## ASSIGNMENT A
According to the passage about where the speakers live, what is the population of Woodland, North Carolina?
## ASSIGNMENT B
Extend the passage about where the speakers live, picking up after its final sentence.

I guess I think of New York City as kind of a wilderness, and then I also think of the actual wilderness as a wilderness, but any place that’s not one of those two extremes is not somewhere that feels good for me. Before I moved to Arkansas, I was just being a mess and floating around, which was its own internal wilderness. That was what I wanted and that is what I have and that is what I was looking for, I think. The only place I could live except for deep in the woods is New York City.
I grew up in Austria. I was surrounded by nature. My playground would be going into to the woods. Living in a cosmopolitan city ever since then, I’m interested in this idea that we’re so removed from nature, and the nature we know has been so intensely cultivated. Public parks. The simple idea of a lawn. These things that people think of as a garden, but obviously it’s not really a garden at all. I think that’s my fascination, how far we’re removed from nature. We live in an image of nature instead of interacting with nature itself.
I live in Woodland, North Carolina. It has a population of about 800 people. You can drive through the town holding your breath and you’ll make it through without suffocating. I have a porch and I have the internet which means I have access to most things that people want or need. I can buy good books and good coffee and rent movies. I miss walking around in a city though. I don’t walk around as much here and walking is important to me. But things happen here, people say things that you’d never hear anywhere else.
[Up here, being a pharmacist] was the only job I could get. I don’t want to be a pharmacist. I want to make it clear that I am not a pharmacist. I’d have to go to school for that and I don’t want to do that. I assist the pharmacist. I bag the medicines and put them in alphabetical order and I answer the phone and work the cash register. A lot of times I stand around and get paid to think all day.
I’ve moved around the country a lot. I have trouble staying in one place. I’m surprised that I’ve stayed here as long as I have. But rent is cheap here, and I get paid more here than I did in New York. And there is something here that I can’t get anywhere else—some quiet and a lot of space to think. Hardly any distractions.

Collected data:

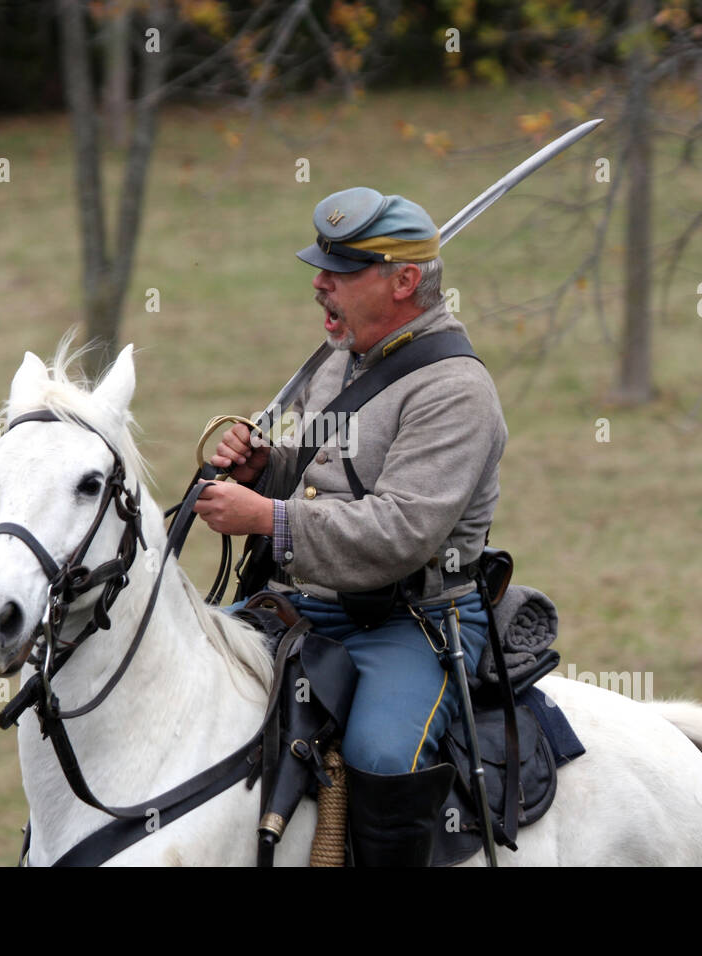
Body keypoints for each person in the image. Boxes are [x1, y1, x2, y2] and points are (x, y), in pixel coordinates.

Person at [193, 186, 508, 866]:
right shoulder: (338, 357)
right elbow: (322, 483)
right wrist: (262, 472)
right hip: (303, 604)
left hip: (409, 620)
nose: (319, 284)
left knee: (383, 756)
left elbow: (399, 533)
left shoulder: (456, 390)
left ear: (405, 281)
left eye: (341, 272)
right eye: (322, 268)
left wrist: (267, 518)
...
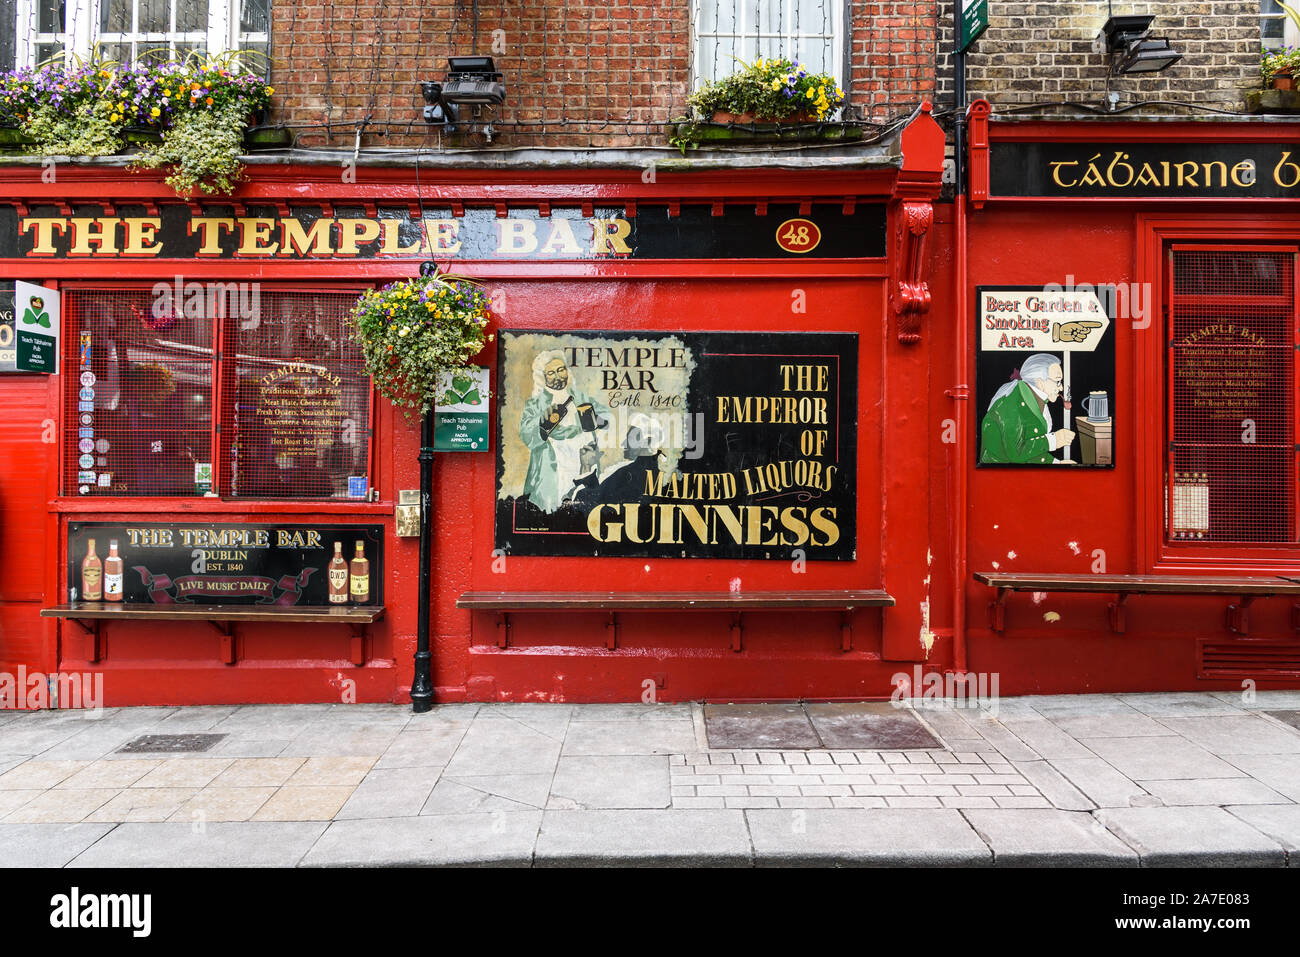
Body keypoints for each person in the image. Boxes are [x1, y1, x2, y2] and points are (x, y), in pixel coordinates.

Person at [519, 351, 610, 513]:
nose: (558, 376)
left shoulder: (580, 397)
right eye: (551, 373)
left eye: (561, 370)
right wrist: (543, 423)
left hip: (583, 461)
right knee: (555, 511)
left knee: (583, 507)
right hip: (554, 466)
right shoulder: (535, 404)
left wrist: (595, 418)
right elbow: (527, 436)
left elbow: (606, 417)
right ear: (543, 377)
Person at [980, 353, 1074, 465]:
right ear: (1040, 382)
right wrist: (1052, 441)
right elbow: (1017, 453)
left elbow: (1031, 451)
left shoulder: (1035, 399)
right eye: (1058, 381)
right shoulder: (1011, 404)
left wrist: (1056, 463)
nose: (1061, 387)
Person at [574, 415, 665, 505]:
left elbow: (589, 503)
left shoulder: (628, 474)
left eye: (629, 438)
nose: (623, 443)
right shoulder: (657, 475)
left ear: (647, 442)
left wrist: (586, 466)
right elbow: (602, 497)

## TASK RESULT A
About 800 people.

## TASK RESULT B
I go home several times out of the year, and stay for a certain period of time, to really sink into the life there. As the seasons shift and change, and the place shifts and changes over a longer period of time, it’s important for me to be there as much as I can. I’m always going back and forth. I think eventually, maybe in a few years, I’ll become a snowbird. That is what we call it in Florida—people who fly down during the winter. I might do that, because there are a lot of other types of projects that I want to invest my time and energy in out there. I also want to work with my home communities in a positive way.
I do see myself spending more and more time there, hopefully being able to continue going back and forth. I love being in New York City as well. It’s also been important for me to be able to be here, to connect and have a community of artists around me, and to also be engaged in the dialog from the perspective of being here.
I live rurally, and so I have easy access to the woods, which I’ve just realized I need. Even when I was a little kid, I was always at the creek. It’s just part of who I am. I go on walks and I’ll sing and get ideas that way. But the biggest inspiration is the frame of mind that it offers me. I have a meditation practice, and that’s very related to my time in nature, just practicing being present and opening myself up to that connection.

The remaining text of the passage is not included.